Thoreau Country: Location Note
Thoreau's journals tell of this December 27-29, 1854 trip to Nantucket. He spent the night with Capt. Edward W. Gardner and listened to yarns. Below is a painting of Fair Street in the town of Nantucket done about 1890 by Mina Keyes Goddard (see, for other Goddard Nantucket paintings, <http://home.earthlink.net/~steveells>).

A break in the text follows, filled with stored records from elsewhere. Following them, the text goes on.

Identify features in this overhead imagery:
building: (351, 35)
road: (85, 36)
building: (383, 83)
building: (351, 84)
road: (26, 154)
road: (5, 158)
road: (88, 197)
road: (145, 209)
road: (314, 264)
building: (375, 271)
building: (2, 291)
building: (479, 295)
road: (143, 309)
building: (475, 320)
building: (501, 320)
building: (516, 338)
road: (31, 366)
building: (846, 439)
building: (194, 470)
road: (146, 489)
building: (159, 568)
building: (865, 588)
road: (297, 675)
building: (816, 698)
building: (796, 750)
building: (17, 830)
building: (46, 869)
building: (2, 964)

Thoreau went across the island to the fishing hamlet of Siasconset with the Captain in his buggy. Captain Gardner was extensively engaged in raising pines and this interested Thoreau. "These plantations must very soon change the aspect of the island," Thoreau wrote. Otherwise there was not a tree to be seen except around houses and in the swamps. "This island must look exactly like a prairie, except that the view in clear weather is bounded by the sea." The barrenness and spaciousness of old Nantucket can be seen in the photo (below):

This photo of the moors and the Marconi wireless station was taken about 1904 from the vicinity of Siasconset and Sankaty light. The photo looks west towards the town of Nantucket and its harbor, which are visible miles away.
In his journals, Thoreau wrote about all sorts of island topics and anecdotes: e.g., Gardner showed Thoreau the house of a singular old hermit, who for thirty years had thought only about genealogy. When the hermit went out one day, Captain Gardner helped clean up his house and they took out three barrels of dirt.
That evening, Thoreau delivered an early version of the lecture which came to be known as "Life without Principle." See, Don Jordan, "Thoreau's Nantucket Lecture." Thoreau Society Bulletin 166 (Winter, 1984): 1-3, which discusses Thoreau's lecture "What Shall It Profit?" before the Nantucket Athenaeum on Thursday evening, 28 December l854, and Nantucket Inquirer, 1 January 1855, p. 2, cols. 2-3; rpt.
Thoreau returned to the mainland through the fog--the boat "stopped and sounded many times" and listened for a locomotive whistle to help navigate.
[Note by Stephen Ells, February 8, 2002.